--- Exercise input Enclosed Below ---

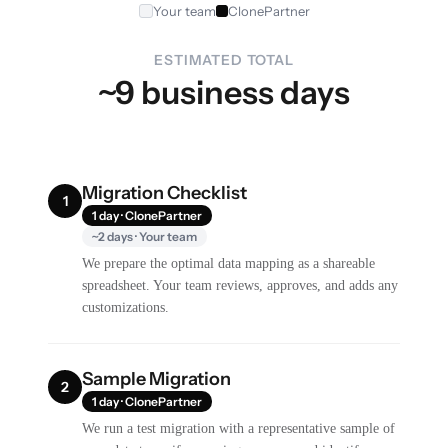
Your team
ClonePartner
ESTIMATED TOTAL
~9 business days
Migration Checklist
1
1 day · ClonePartner
~2 days · Your team
We prepare the optimal data mapping as a shareable
spreadsheet. Your team reviews, approves, and adds any
customizations.
Sample Migration
2
1 day · ClonePartner
We run a test migration with a representative sample of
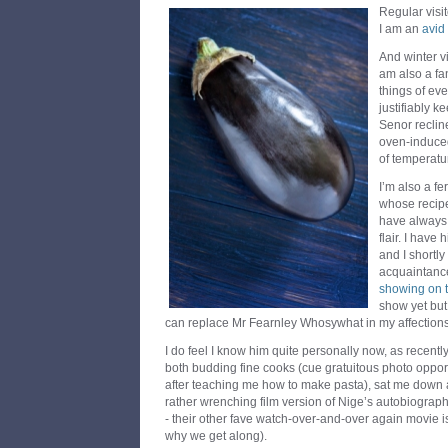
Regular visit
I am an
avid
And winter vi
am also a fa
things of eve
justifiably 
Senor recline
oven-induced 
of temperat
I’m also a fe
whose recipe
have always 
flair. I have
and I shortl
acquaintance
showing on 
show yet but 
can replace Mr Fearnley Whosywhat in my affections
I do feel I know him quite personally now, as recent
both budding fine cooks (cue gratuitous photo opport
after teaching me how to make pasta), sat me down a
rather wrenching film version of Nige’s autobiograph
- their other fave watch-over-and-over again movie i
why we get along).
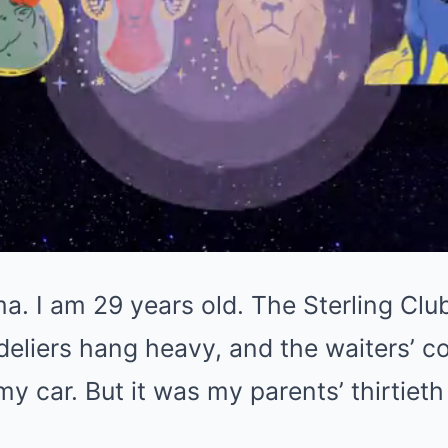
 I am 29 years old. The Sterling Club
eliers hang heavy, and the waiters’ c
y car. But it was my parents’ thirtieth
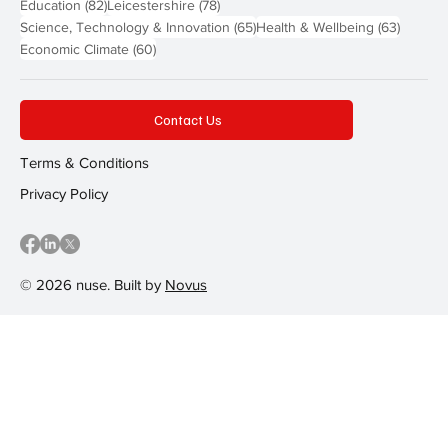
82 posts
78 posts
Education
(82)
Leicestershire
(78)
65 posts
63 post
Science, Technology & Innovation
(65)
Health & Wellbeing
(63)
60 posts
Economic Climate
(60)
Contact Us
Terms & Conditions
Privacy Policy
© 2026 nuse. Built by
Novus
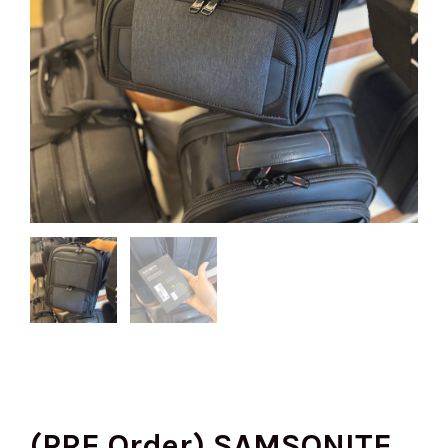
(PRE Order) SAMSONITE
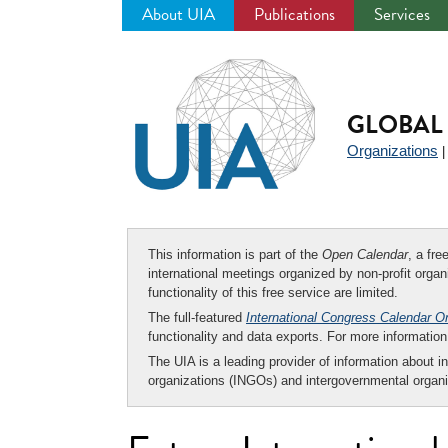
About UIA
Publications
Services
Jump
to
navigation
GLOBAL 
Organizations
This information is part of the
Open Calendar
, a fr
international meetings organized by non-profit organi
functionality of this free service are limited.
The full-featured
International Congress Calendar O
functionality and data exports. For more informati
The UIA is a leading provider of information about i
organizations (INGOs) and intergovernmental organi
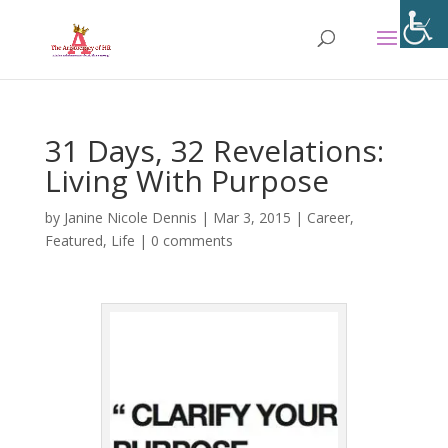
31 Days, 32 Revelations:
Living With Purpose
by
Janine Nicole Dennis
|
Mar 3, 2015
|
Career
,
Featured
,
Life
|
0 comments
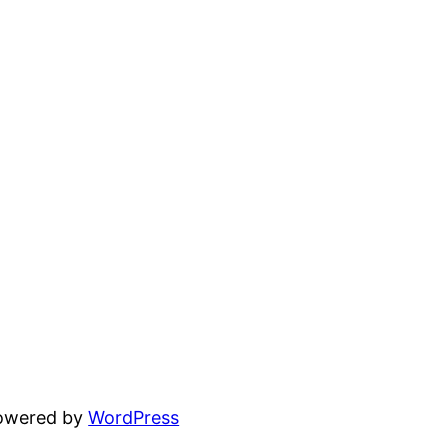
powered by
WordPress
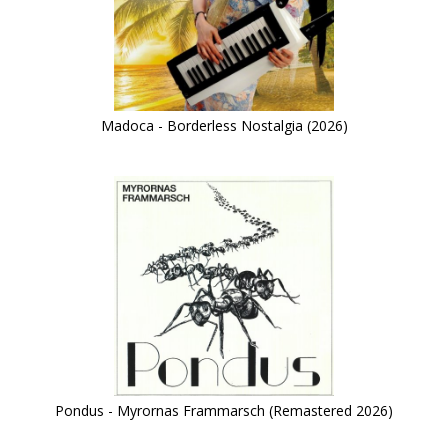
Madoca - Borderless Nostalgia (2026)
Pondus - Myrornas Frammarsch (Remastered 2026)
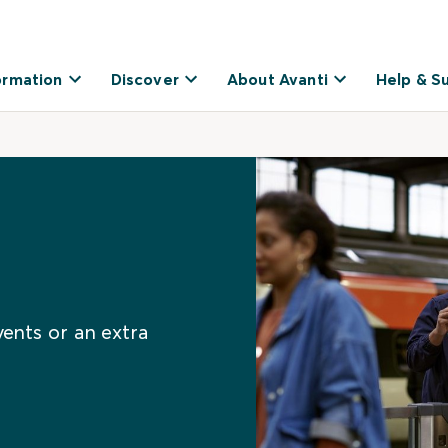
ormation
Discover
About Avanti
Help & S
vents or an extra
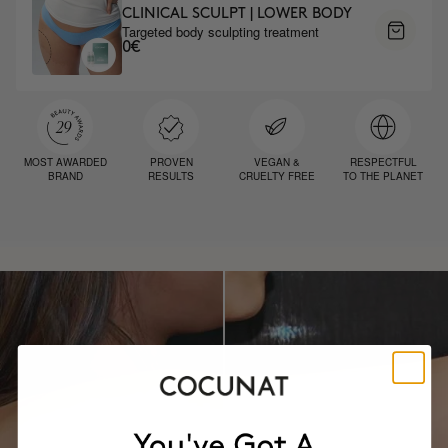
CLINICAL SCULPT | LOWER BODY
Targeted body sculpting treatment
0€
MOST AWARDED
PROVEN
VEGAN &
RESPECTFUL
BRAND
RESULTS
CRUELTY FREE
TO THE PLANET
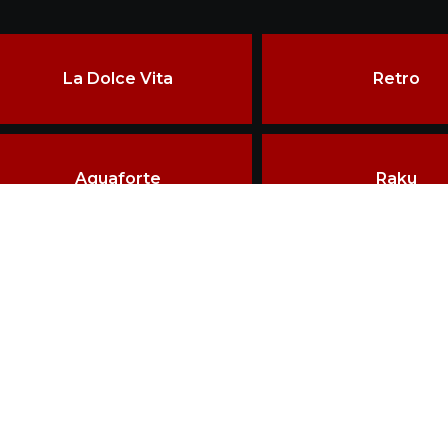
La Dolce Vita
Retro
Aquaforte
Raku
ore than two decades of experience, the constant pursuit of qu
echniques have made VRIDA a landmark in ceramics craftsman
erved.
HOME
BRAND VRIDA
D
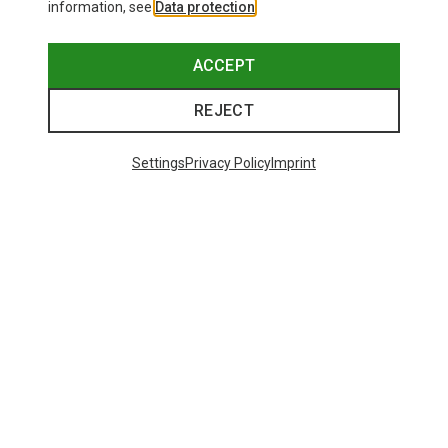
information, see
Data protection
.
ACCEPT
REJECT
Settings
Privacy Policy
Imprint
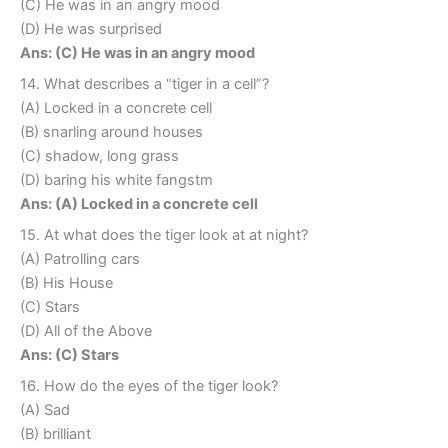
(C) He was in an angry mood
(D) He was surprised
Ans: (C) He was in an angry mood
14. What describes a “tiger in a cell”?
(A) Locked in a concrete cell
(B) snarling around houses
(C) shadow, long grass
(D) baring his white fangstm
Ans: (A) Locked in a concrete cell
15. At what does the tiger look at at night?
(A) Patrolling cars
(B) His House
(C) Stars
(D) All of the Above
Ans: (C) Stars
16. How do the eyes of the tiger look?
(A) Sad
(B) brilliant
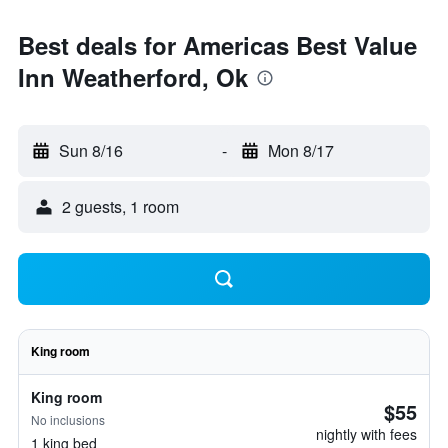
Best deals for Americas Best Value
Inn Weatherford, Ok
Sun 8/16
-
Mon 8/17
2 guests, 1 room
King room
King room
$55
No inclusions
nightly with fees
1 king bed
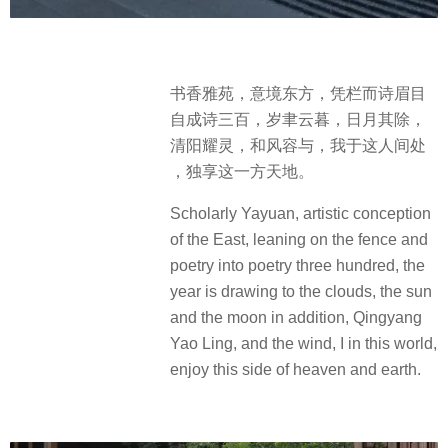
书香雅苑，意境东方，凭栏而诗眉目
自成诗三百，岁聿云暮，日月其除，
清阳耀灵，和风容与，我于这人间处
，独享这一方天地。
Scholarly Yayuan, artistic conception
of the East, leaning on the fence and
poetry into poetry three hundred, the
year is drawing to the clouds, the sun
and the moon in addition, Qingyang
Yao Ling, and the wind, I in this world,
enjoy this side of heaven and earth.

--- End of Enclosed Exercise input ---

» **What to work on**
Make a copy of each line in the records above that has the word "cell".

» **Response for this exercise**
14. What describes a “tiger in a cell”?
(A) Locked in a concrete cell
Ans: (A) Locked in a concrete cell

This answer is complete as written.